Chattahoochee Valley Community College
- Former names: Chattahoochee Valley State Junior College Chattahoochee Valley State Community College
- Type: Public community college
- Established: 1973
- Location: Phenix City, Alabama, United States 32°25′26″N 85°01′52″W﻿ / ﻿32.424°N 85.031°W
- Campus: Rural;
- Mascot: Pirates
- Website: www.cv.edu

= Chattahoochee Valley Community College =

Public college in Phenix City, Alabama, US

Chattahoochee Valley Community College is a public community college in Phenix City, Alabama. It serves residents of Russell County and parts of Bullock, Lee, Macon, and Barbour Counties, as well as the Columbus, Georgia metropolitan area. Since 1975 it has shared its campus with Troy University's Phenix City Campus.

==History==
The college was established in 1973 as the Chattahoochee Valley State Junior College by an act of the Alabama State Legislature. It opened in January 1974 in a temporary location with 280 students, and in April 1974 had 1,239 students. Local residents donated 103 acres of land for the college's permanent buildings. By 1976, the college had five new permanent buildings and 15 temporary buildings. The college has nine permanent buildings, the newest being the Instructional & Performing Arts Center (IPAC).

In the 1980s, the "junior" in the college's name was changed to "community". In 1996, the "state" was dropped, resulting in the current name, Chattahoochee Valley Community College.
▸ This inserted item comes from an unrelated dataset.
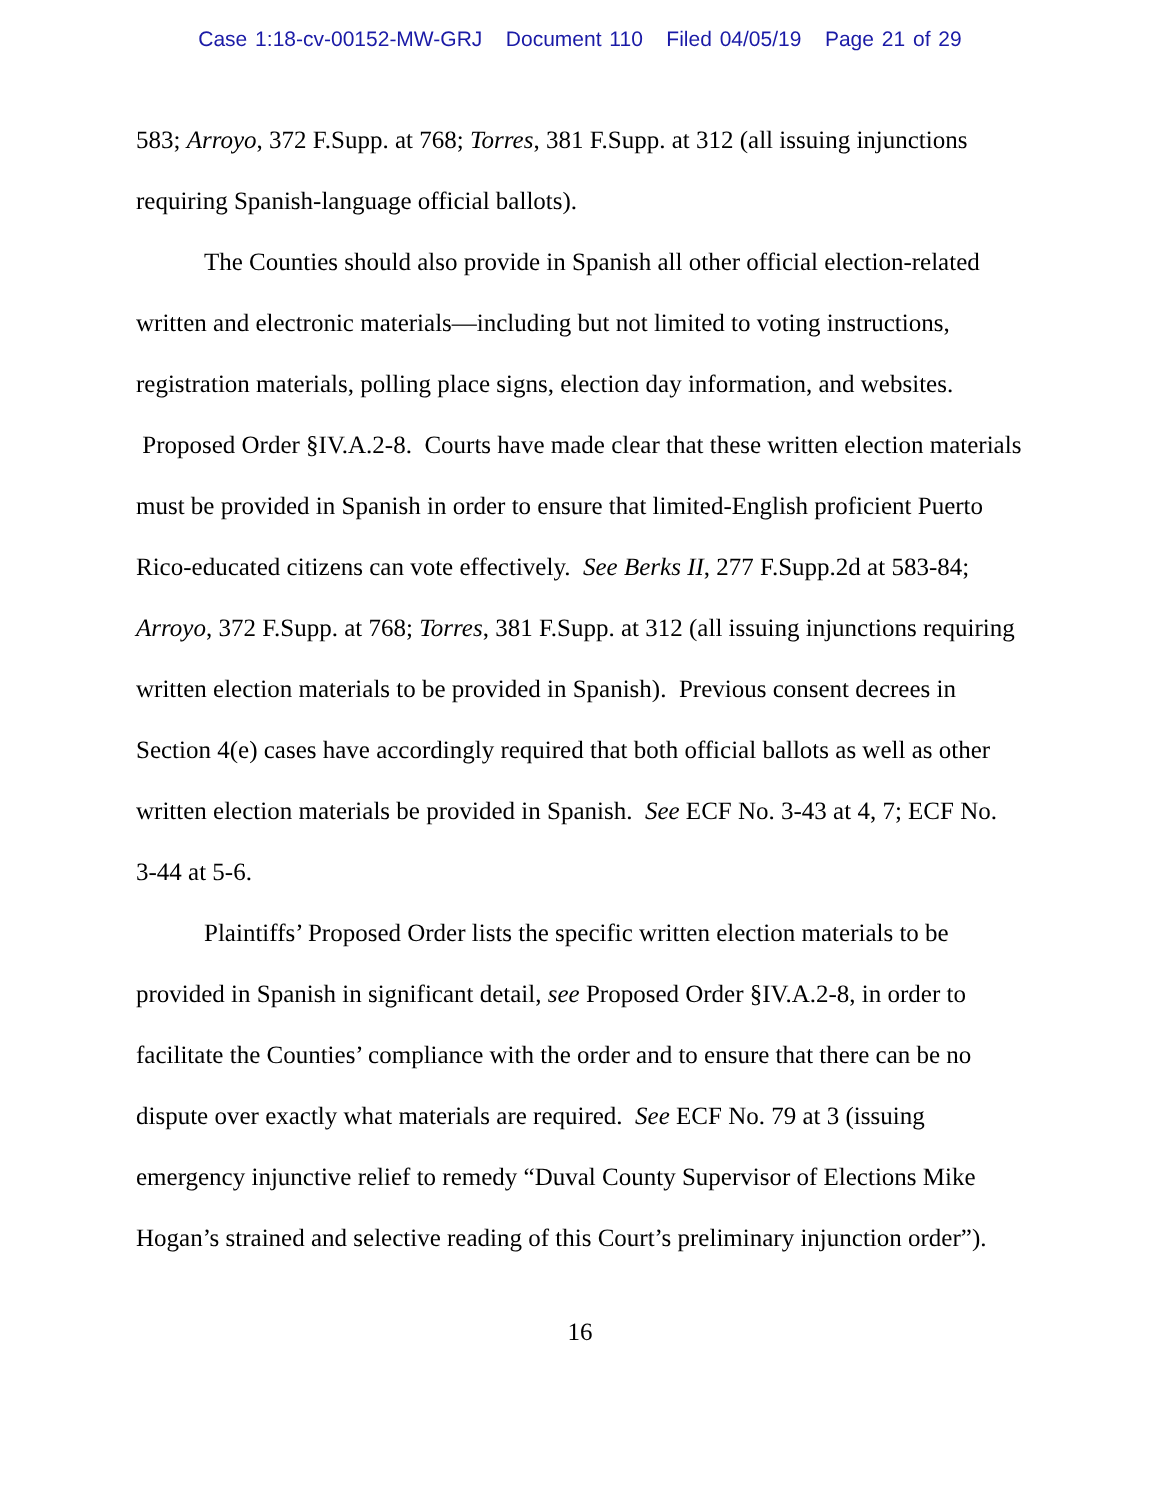Case 1:18-cv-00152-MW-GRJ Document 110 Filed 04/05/19 Page 21 of 29
583; Arroyo, 372 F.Supp. at 768; Torres, 381 F.Supp. at 312 (all issuing injunctions requiring Spanish-language official ballots).
The Counties should also provide in Spanish all other official election-related written and electronic materials—including but not limited to voting instructions, registration materials, polling place signs, election day information, and websites. Proposed Order §IV.A.2-8. Courts have made clear that these written election materials must be provided in Spanish in order to ensure that limited-English proficient Puerto Rico-educated citizens can vote effectively. See Berks II, 277 F.Supp.2d at 583-84; Arroyo, 372 F.Supp. at 768; Torres, 381 F.Supp. at 312 (all issuing injunctions requiring written election materials to be provided in Spanish). Previous consent decrees in Section 4(e) cases have accordingly required that both official ballots as well as other written election materials be provided in Spanish. See ECF No. 3-43 at 4, 7; ECF No. 3-44 at 5-6.
Plaintiffs’ Proposed Order lists the specific written election materials to be provided in Spanish in significant detail, see Proposed Order §IV.A.2-8, in order to facilitate the Counties’ compliance with the order and to ensure that there can be no dispute over exactly what materials are required. See ECF No. 79 at 3 (issuing emergency injunctive relief to remedy “Duval County Supervisor of Elections Mike Hogan’s strained and selective reading of this Court’s preliminary injunction order”).
16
The first president was Dr. Ralph M. Savage, appointed in October 1973. Subsequent presidents were Dr. James Owen (1980 until 1993), Dr. Richard Federinko (1993 to 2002), Dr. Laurel Blackwell (2003-2010) and Dr. Glen Cannon (2011-2014). The current interim president is Mr. Mark Ellard. In Spring of 2018, CVCC announced that Mrs. Jacqueline B. Screws was chosen as president after leading Wallace community college of Eufaula.

The Chattahoochee Valley Community College Foundation, an organization associated with the college, raises funds for student scholarships.